Rigetti Bets £75m on Britain's Quantum Gambit: Is This Silicon Valley's Vote of Confidence or Strategic Hedge?
California quantum pioneer makes first major overseas investment as UK's £2bn procurement programme creates world's first guaranteed buyer market for quantum machines

The Americans Are Coming (With Their Chequebooks)
Rigetti Computing just put £75 million where its mouth is. The Berkeley-based quantum outfit announced this week it's making its first major investment outside the US, targeting Britain with a commitment to deploy a 1,000-qubit system by 2030.
I built something like this once. Well, not quantum computing—I'm not that clever—but I did try to crack the US market from Manchester in 2004. Cost me forty grand and most of my sanity. The difference is Rigetti's coming the other way, and they've got Silicon Valley money and a British government that's actually putting procurement contracts on the table.
Product-Market Fit: Government as Customer Zero
Here's what's genuinely interesting about this play. Rigetti CEO Subodh Kulkarni isn't just betting on British boffins or our 'collaborative ecosystem.' He's backing Rachel Reeves' £2 billion quantum procurement programme—specifically the ProQure initiative that launches this month.
This is customer development 101. Instead of building quantum computers and hoping someone buys them, the Treasury's essentially pre-ordered the next generation. It's like if Gordon Brown had committed to buying every iPhone 3G before Apple built them.
The positioning makes sense: 'We're not just another Valley startup looking for subsidy handouts. We're bringing proven tech to a guaranteed market.' Rigetti already has a 36-qubit system running at Oxford's National Quantum Computing Centre and claims gate speeds 1,000 times faster than competitors using ion traps.
The Manchester Test
But here's where it gets interesting from a founder's perspective. Rigetti reported revenue of just $7.1m last year, down 35% from 2024. That's not exactly the kind of numbers that usually drive nine-figure international expansion.
So why now? Because they've spotted something the rest of Silicon Valley hasn't: Britain's created the world's first sovereign quantum procurement market. While America argues about which agency should buy what, and China keeps its quantum programmes behind closed doors, the UK has committed to buying £1 billion worth of quantum machines by 2030.
From a product-market fit lens, this is textbook. The government isn't just a customer—it's the customer that validates the entire market for everyone else.
The Reality Check
Now, quantum computing has been 'five years away' for about twenty years. I remember similar promises about Bluetooth in 2001—revolutionary technology that would change everything. Spoiler alert: it took a decade to work properly and another five to become genuinely useful.
Rigetti's betting on superconducting qubits over the ion trap and neutral atom approaches favoured by others.

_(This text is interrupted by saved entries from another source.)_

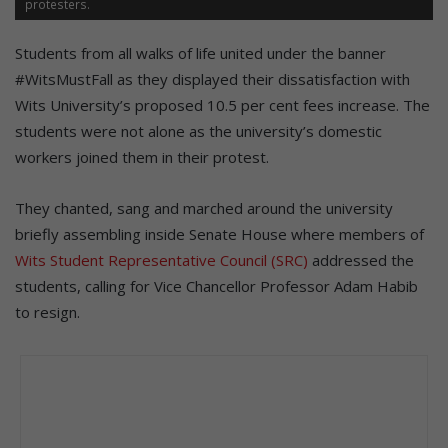
protesters.
Students from all walks of life united under the banner
#WitsMustFall as they displayed their dissatisfaction with
Wits University’s proposed 10.5 per cent fees increase. The
students were not alone as the university’s domestic
workers joined them in their protest.
They chanted, sang and marched around the university
briefly assembling inside Senate House where members of
Wits Student Representative Council (SRC)
addressed the
students, calling for Vice Chancellor Professor Adam Habib
to resign.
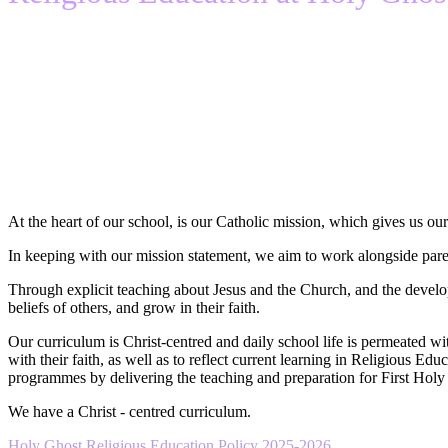
At the heart of our school, is our Catholic mission, which gives us our 
In keeping with our mission statement, we aim to work alongside parents
Through explicit teaching about Jesus and the Church, and the develo
beliefs of others, and grow in their faith.
Our curriculum is Christ-centred and daily school life is permeated wit
with their faith, as well as to reflect current learning in Religious E
programmes by delivering the teaching and preparation for First Hol
We have a Christ - centred curriculum.
Holy Ghost Religious Education Policy 2025-2026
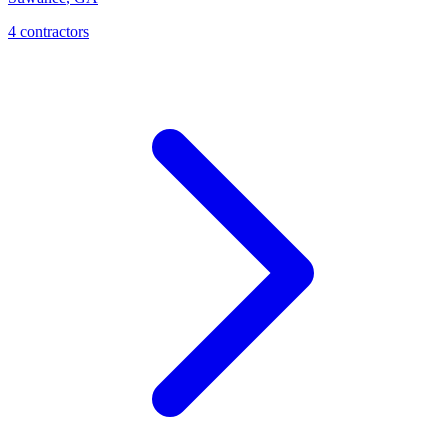
4
contractor
s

Their chiplet architecture—essentially tiling smaller quantum processors together—is clever engineering. But scaling from 36 to 1,000 qubits isn't just a manufacturing challenge; it's a physics problem.
The company's already building these systems for India's C-DAC and has secured contracts in Japan. That's proper international traction, not just UK government largesse.
Brexit's Unexpected Dividend?
Here's the contrarian take: Brexit might actually be helping here. While Brussels dithers over quantum standards and Washington gets distracted by trade wars, Britain's moved fast to create a coherent national quantum strategy.
Tech Secretary Liz Kendall called Rigetti's investment 'a vote of confidence in our approach.' She's right, but probably not how she means it. It's confidence in Britain's willingness to write cheques for unproven technology—exactly the kind of government market creation that built the internet, GPS, and touch screens.
The Founder's Verdict
Rigetti's timing is spot-on, even if their technology timeline isn't. They've identified a market inefficiency—governments that want quantum computing but don't know what to buy—and positioned themselves as the safe choice.
Is this the beginning of quantum's commercial moment? Probably not. But it might be the beginning of governments learning how to buy the future instead of just funding the research.
The real test comes when these machines actually have to solve problems classical computers can't. Until then, Rigetti's made the smartest business development play in quantum: find the customer with the biggest chequebook and the least idea what they're buying.